Ellen Van Dusen, Designer, Dusen Dusen

San Francisco just got way cooler and Ellen Van Dusen is to blame - and her little dog (Snips) too! We say "blame" because we're going to feel a loss when Ellen heads back to NY, after reading this, you will too. In town for a Workshop Residence, this lady really has the brains to back up her creative vision. The queen of contemporary patterns, Ellen bases her process on neuroscience and the evolution of vision while taking inspiration from her contemporaries in the art world. Way more than fashion, these designs have rare depth just like their creator. Today Lisa Says Gah spends some time with Ellen at her (temporary) Dogpatch district studio, so you can take a peek behind the scenes. Enjoy!  

LSG: Hey there! Let's jump right in, shall we. Can you give us an idea of the path you've taken professionally?  

I don't have any formal professional training, I’ve been wingin’ it since 2010 when I started my line. I did a design your own major program in college where I studied the visual process from different disciplines. I focused mostly on the neuroscience and evolution of vision, and how that relates to our perception of art and design. Right out of college I worked for a clothing designer, Mary Meyer and learned a ton. After about a year, I went out on my own and started Dusen Dusen.

LSG: It might seem pretty obvious, but can you tell us how you decided on the name of your company? The reiteration is interesting. 
My last name is Van Dusen, and growing up a lot of my friends called me Dusen. Because the line is based around repeat pattern prints, I liked the repetition of Dusen Dusen. Plus it has a nice ring to it.

LSG: We know you live in The Big Apple. How does location inform your process? 

Being in New York definitely has an influence on the types of things I am making. What I love most about living here is easy access to what’s happening in art and culture. I go to galleries and museums regularly and stay up to date on what’s happening in the art world - I really enjoy it. Engaging in such a dynamic community of artists and makers provides a lot of the inspiration for my prints.

LSG: What "type" of person do you design for?  

I usually just think about the things I imagine my friends wearing. I like my clothes to be easy and comfortable, but still to stand out and be a little bit weird. So, laid back, weird, cool, comfortable. That is how I would describe my ideal customer! I want her to feel confident and cool - not like she is going overboard but still unique.

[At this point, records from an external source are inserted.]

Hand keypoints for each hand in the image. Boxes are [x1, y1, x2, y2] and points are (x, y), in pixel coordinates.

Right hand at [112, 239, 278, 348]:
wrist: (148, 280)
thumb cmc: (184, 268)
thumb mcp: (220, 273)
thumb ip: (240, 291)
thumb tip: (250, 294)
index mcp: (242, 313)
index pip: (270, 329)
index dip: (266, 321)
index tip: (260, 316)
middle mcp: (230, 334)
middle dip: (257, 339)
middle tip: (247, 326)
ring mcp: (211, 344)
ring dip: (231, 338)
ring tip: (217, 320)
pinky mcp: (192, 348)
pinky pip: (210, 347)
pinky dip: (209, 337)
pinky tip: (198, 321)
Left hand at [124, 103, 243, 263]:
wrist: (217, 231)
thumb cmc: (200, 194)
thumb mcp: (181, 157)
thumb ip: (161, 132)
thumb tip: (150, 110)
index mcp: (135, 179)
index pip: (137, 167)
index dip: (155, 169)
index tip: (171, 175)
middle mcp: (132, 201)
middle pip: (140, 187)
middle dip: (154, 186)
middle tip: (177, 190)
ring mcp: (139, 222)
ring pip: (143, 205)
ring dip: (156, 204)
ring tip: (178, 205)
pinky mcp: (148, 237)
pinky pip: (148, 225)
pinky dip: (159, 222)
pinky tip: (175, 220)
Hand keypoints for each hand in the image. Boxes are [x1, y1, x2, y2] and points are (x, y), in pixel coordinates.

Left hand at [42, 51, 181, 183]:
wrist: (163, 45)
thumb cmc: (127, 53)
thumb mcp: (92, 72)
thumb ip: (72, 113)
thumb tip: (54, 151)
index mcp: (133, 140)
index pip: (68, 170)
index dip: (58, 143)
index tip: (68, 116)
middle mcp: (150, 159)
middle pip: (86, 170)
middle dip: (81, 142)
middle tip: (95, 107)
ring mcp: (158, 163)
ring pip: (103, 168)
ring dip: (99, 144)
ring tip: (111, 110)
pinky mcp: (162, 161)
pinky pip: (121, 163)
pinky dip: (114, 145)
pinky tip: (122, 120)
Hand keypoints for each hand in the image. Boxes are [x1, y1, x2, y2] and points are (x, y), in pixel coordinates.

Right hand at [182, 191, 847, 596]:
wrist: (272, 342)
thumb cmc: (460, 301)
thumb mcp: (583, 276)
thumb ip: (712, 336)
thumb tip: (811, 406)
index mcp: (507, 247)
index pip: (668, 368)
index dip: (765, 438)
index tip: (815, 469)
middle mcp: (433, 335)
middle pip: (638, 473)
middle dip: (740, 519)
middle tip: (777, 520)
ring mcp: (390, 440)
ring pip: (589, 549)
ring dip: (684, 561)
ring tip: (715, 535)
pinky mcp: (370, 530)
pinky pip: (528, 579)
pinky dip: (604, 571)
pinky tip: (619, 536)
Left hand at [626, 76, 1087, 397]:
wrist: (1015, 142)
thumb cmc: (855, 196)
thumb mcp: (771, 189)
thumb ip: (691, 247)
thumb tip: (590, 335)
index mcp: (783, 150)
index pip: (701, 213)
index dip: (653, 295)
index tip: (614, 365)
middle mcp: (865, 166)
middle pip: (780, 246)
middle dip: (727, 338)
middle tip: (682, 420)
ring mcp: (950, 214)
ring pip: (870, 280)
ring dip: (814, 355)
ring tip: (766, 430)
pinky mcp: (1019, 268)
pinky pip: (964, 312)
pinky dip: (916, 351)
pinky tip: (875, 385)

LSG:  How do materials inform your work? 

I like the fabrics I work with to have that same easy quality as the silhouettes. I like natural, light fabrics that have a good drape and that feel nice against your skin.

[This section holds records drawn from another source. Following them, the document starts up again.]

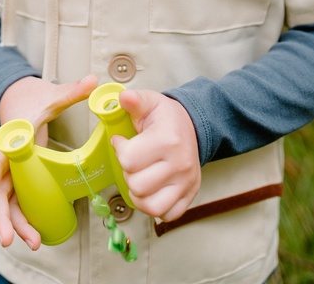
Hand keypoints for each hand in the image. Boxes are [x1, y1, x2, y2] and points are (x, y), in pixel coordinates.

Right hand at [0, 74, 97, 248]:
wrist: (18, 95)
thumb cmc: (34, 97)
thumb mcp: (52, 95)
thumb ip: (73, 91)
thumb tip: (94, 80)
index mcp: (12, 138)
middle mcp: (7, 156)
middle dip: (1, 217)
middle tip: (7, 239)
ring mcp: (11, 168)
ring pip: (7, 200)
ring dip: (16, 222)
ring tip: (34, 243)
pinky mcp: (18, 174)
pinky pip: (17, 199)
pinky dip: (23, 217)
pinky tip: (35, 233)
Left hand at [112, 90, 200, 221]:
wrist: (194, 125)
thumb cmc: (167, 117)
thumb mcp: (150, 102)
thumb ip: (135, 100)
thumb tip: (124, 98)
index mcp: (167, 140)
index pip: (129, 160)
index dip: (119, 150)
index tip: (122, 141)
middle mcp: (179, 164)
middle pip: (137, 186)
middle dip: (128, 173)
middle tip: (132, 161)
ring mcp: (186, 183)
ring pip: (151, 206)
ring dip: (139, 195)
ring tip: (138, 178)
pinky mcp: (189, 195)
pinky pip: (167, 215)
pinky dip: (155, 207)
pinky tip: (151, 190)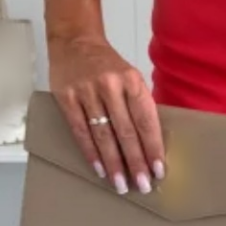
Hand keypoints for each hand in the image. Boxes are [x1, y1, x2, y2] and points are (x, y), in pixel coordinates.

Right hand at [48, 35, 164, 194]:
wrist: (75, 41)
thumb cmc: (106, 64)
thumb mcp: (129, 76)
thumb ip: (138, 104)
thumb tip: (150, 142)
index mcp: (132, 80)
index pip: (146, 120)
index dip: (153, 147)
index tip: (159, 169)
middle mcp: (110, 85)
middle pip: (126, 132)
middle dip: (136, 162)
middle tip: (143, 185)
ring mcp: (87, 92)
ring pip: (104, 135)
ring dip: (114, 164)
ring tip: (122, 184)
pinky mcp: (67, 98)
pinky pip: (80, 132)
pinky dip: (91, 153)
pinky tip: (100, 169)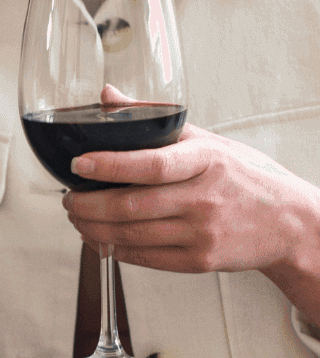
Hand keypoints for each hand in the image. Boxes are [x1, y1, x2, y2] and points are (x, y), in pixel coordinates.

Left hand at [66, 123, 319, 319]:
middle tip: (68, 198)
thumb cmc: (242, 175)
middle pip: (130, 206)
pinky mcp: (200, 261)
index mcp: (207, 161)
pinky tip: (100, 238)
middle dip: (86, 205)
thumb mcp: (208, 141)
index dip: (108, 165)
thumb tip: (107, 96)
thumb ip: (154, 120)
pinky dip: (113, 249)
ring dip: (92, 228)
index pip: (151, 165)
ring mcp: (203, 233)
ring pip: (130, 235)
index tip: (77, 164)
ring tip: (77, 217)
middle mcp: (204, 198)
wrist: (290, 222)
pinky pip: (144, 258)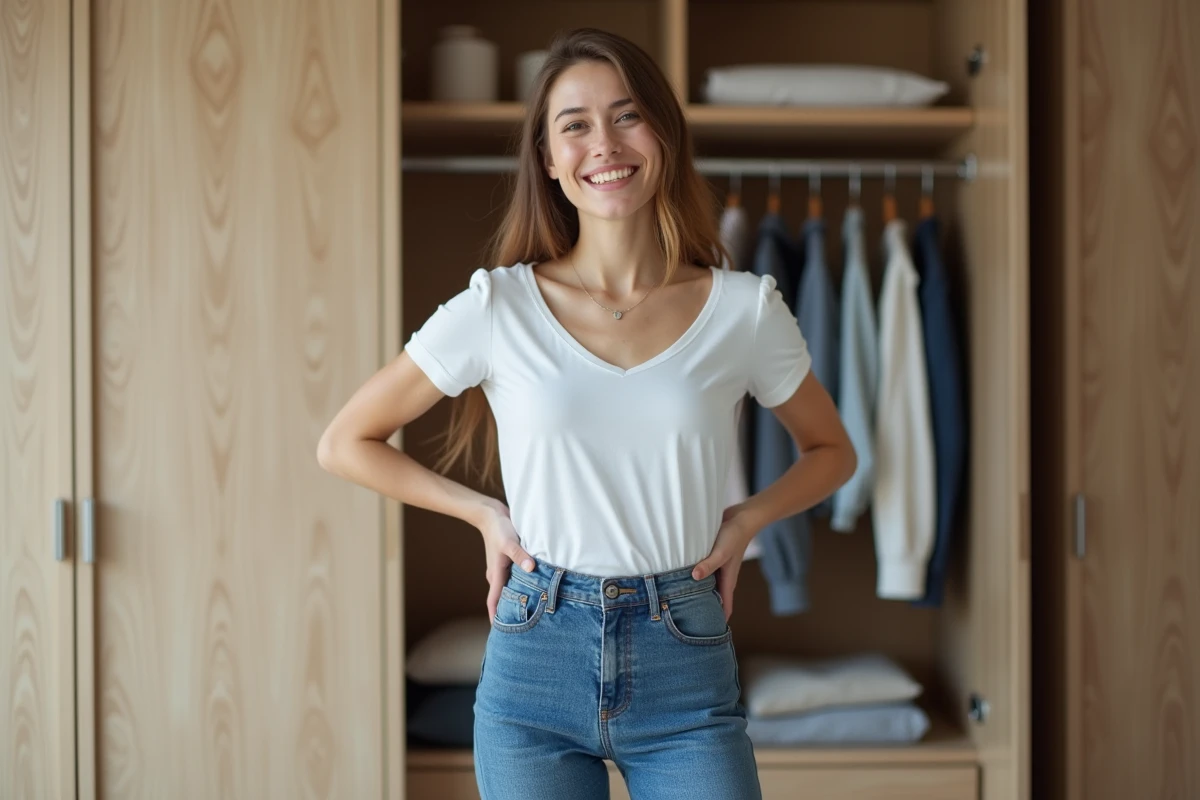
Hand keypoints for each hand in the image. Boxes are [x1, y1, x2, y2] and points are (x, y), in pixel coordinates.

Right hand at [476, 499, 535, 621]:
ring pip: (507, 589)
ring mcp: (500, 569)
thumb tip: (531, 568)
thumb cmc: (499, 528)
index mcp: (496, 574)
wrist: (491, 514)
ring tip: (529, 611)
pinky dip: (519, 586)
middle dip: (508, 612)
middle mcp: (497, 575)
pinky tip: (531, 587)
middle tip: (521, 627)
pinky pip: (512, 579)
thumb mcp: (510, 541)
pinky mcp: (506, 562)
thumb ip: (520, 555)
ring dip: (515, 599)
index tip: (499, 633)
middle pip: (501, 598)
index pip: (494, 602)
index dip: (496, 617)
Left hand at [691, 505, 756, 620]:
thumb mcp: (720, 552)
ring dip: (697, 595)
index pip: (725, 607)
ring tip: (681, 606)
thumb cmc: (734, 535)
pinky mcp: (711, 558)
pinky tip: (681, 579)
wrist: (742, 517)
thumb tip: (694, 577)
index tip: (709, 637)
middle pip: (714, 600)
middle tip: (688, 625)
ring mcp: (717, 568)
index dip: (718, 622)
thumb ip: (708, 564)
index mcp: (727, 580)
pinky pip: (702, 573)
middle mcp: (722, 577)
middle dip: (705, 612)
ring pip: (706, 588)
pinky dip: (694, 579)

LSG: There can be an air of mystery around a finished piece. What is the process of designing really like? 

I usually start by looking at a lot of art and music - soak up the things I like and design from that point. In my SP15 collection, I looked to Johnathan Lasker, Daniel Buren, and Giacomo Balla before sitting down and getting started. But it’s not all design! I think when starting a fashion line it is easy to underestimate the amount of time you need to dedicate to the business end. The design process is only a small part of my job, and it’s good to be prepared for and understand that before diving in.

LSG: What would you recommend mastering before becoming your own boss? 

Time management! It is never worth it to procrastinate. Also, being able to pinpoint the most important thing that needs to be done and making sure it is done well.

LSG: Can you give us a brief overview of your bucket list? What are some “musts”?

I am dying to see a great white shark (from a boat, not while swimming). There are shark tours in SF out near the Farallones but it’s not shark season at the moment, so I didn’t get to make it happen. I’d like to figure out how to make hard candy, someday I hope to grow a really huge, good watermelon, and I would like my dog to get first place in a costume contest. That’s all for now!